With the following command:

sudo dd bs=4M if=en_windows_10_education_version_1703_updated_march_2017_x64_dvd_10189297.iso of=/dev/sdc  status=progress

That doesn’t work when I try to boot into the usb, so I also tried replacing /dev/sdc/ with /dev/sdc1.

My computer is setup to first boot with utfi and then legacy.

Is there something else I can try to get this working?

Solution :

It will not work by writing the ISO file to the thumb drive with dd because that works only for hybrid ISO (ISO file that has an MBR and a partition table), which is not the case of Windows ISOs (They are actually UDFs).

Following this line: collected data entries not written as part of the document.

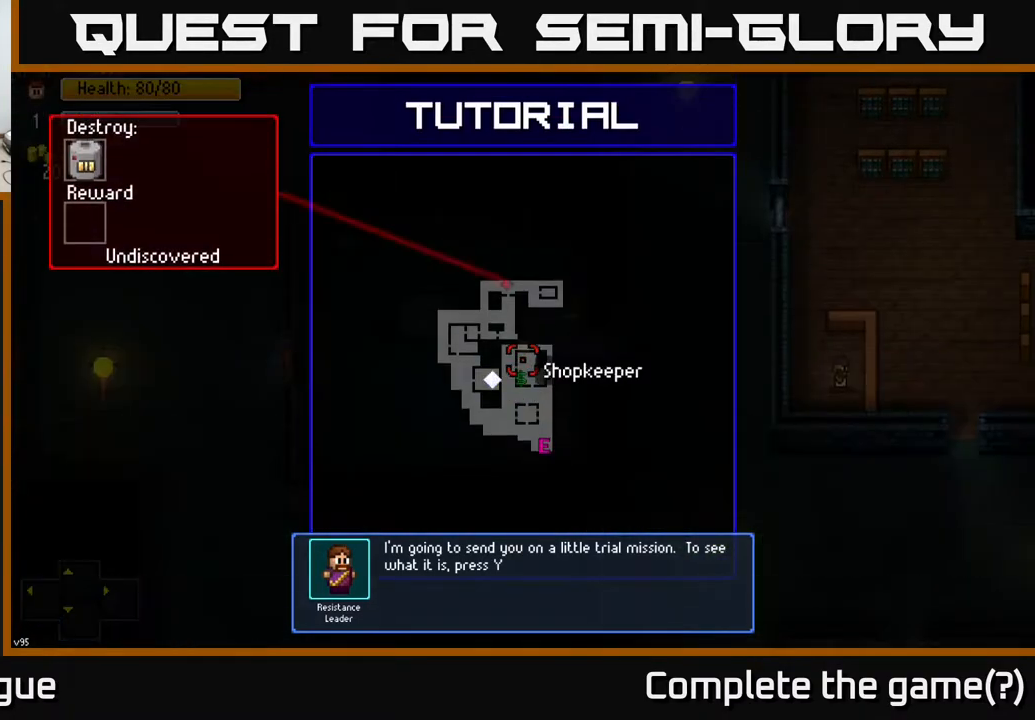
{"buttons": [], "left_stick": "center", "right_stick": "center", "events": []}
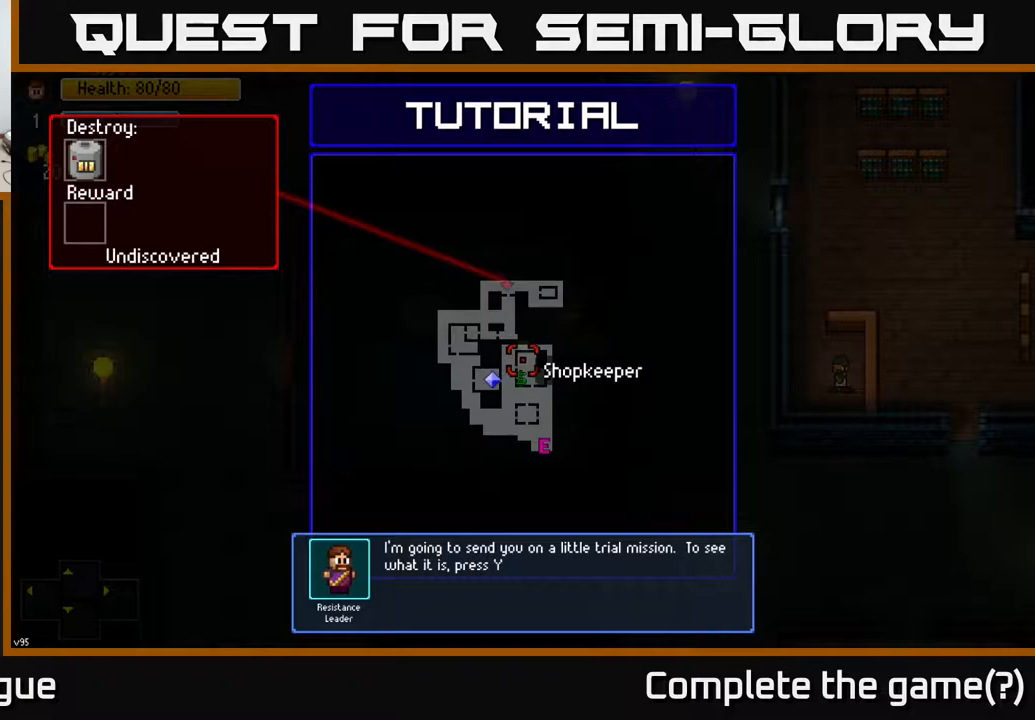
{"buttons": [], "left_stick": "center", "right_stick": "center", "events": []}
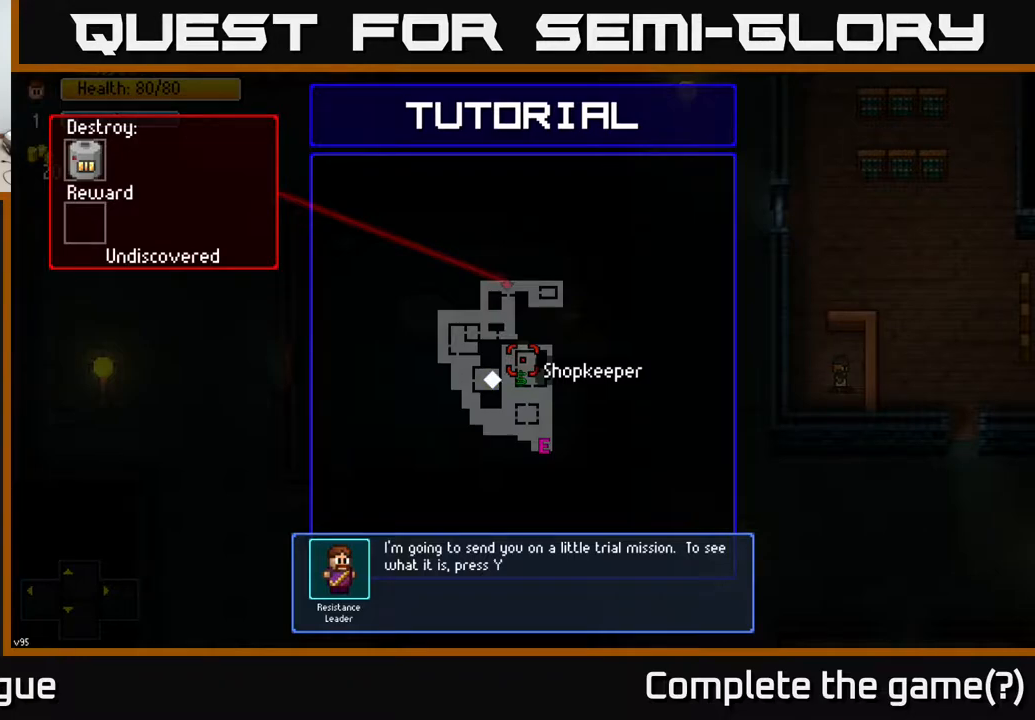
{"buttons": [], "left_stick": "center", "right_stick": "center", "events": []}
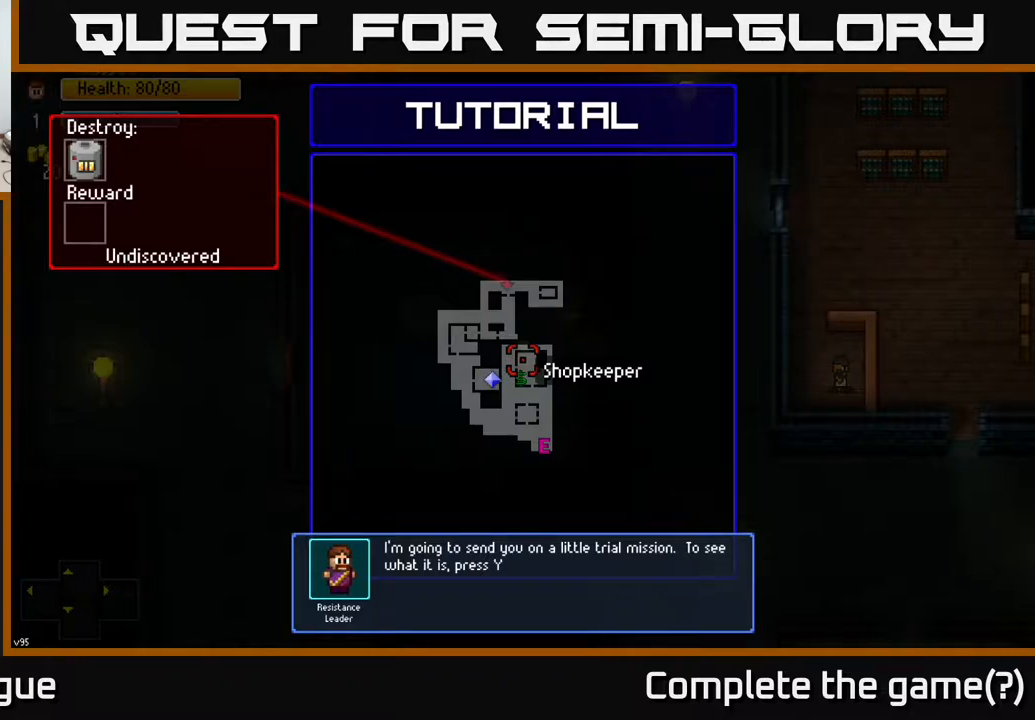
{"buttons": [], "left_stick": "center", "right_stick": "center", "events": []}
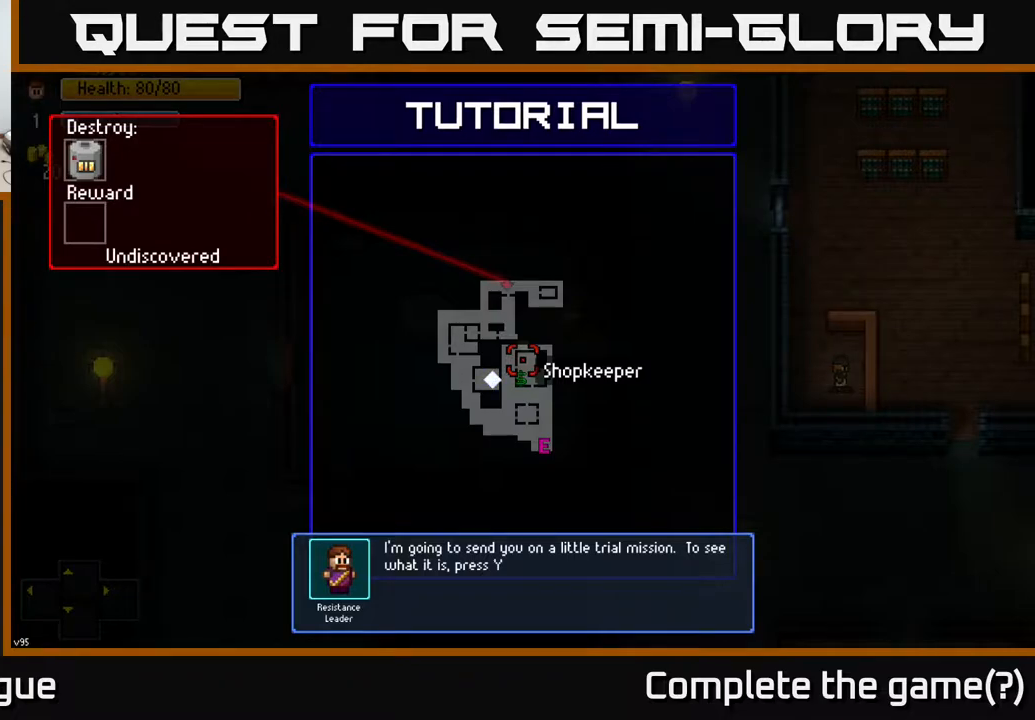
{"buttons": [], "left_stick": "right", "right_stick": "center", "events": [[150, "Y", "down"], [250, "Y", "up"], [467, "left_stick", "right"]]}
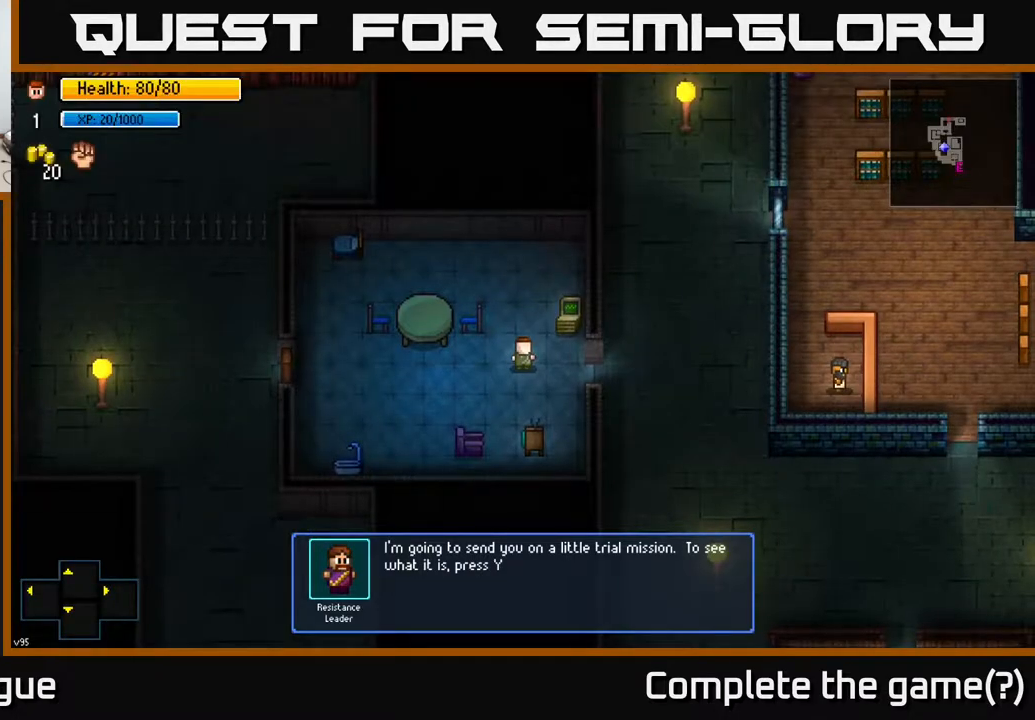
{"buttons": [], "left_stick": "down-left", "right_stick": "center", "events": [[233, "left_stick", "left"], [417, "left_stick", "down-left"]]}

To make a UEFI bootable drive out of of it, you need to partition the drive with fdisk or gdisk. You need MBR/msdos partition table if you want it make it BIOS/legacy bootable as well, otherwise you can use GPT (but it’s not a must for UEFI booting). A single partition (not the same as partitionless) will do. The partition type should be c (W95 FAT32 LBA) in fdisk or 0700 in gdisk. ef/ef00 might also work but that would prevent the drive from being accessible in normal Windows environment without extra steps. Use ‘a’ in fdisk to mark the partition as active if you will make it legacy bootable as well.

Then format the partition with mkfs.fat (with optionally -F32). Mount both the formatted partition and the Windows ISO (to different mountpoint respectively) and copy the content from the ISO to the drive.

If you need the drive to be legacy bootable, write boot code to the MBR of the drive and the boot sector of the partition with ms-sys:

ms-sys -7 /dev/sdX
ms-sys -e /dev/sdXY

Note that if you want your Windows installation to be of UEFI variant, you may want to avoid making the installer drive legacy bootable to avoid ambiguity, because the mode the installer drive booted in is going to determine the boot mode / variant of the new Windows installation.

If you are using Linux Mint, you can use the native app “USB image writer”. If you are on a different distro, you can add the Mint repository and install the app. I have successfully used it several times.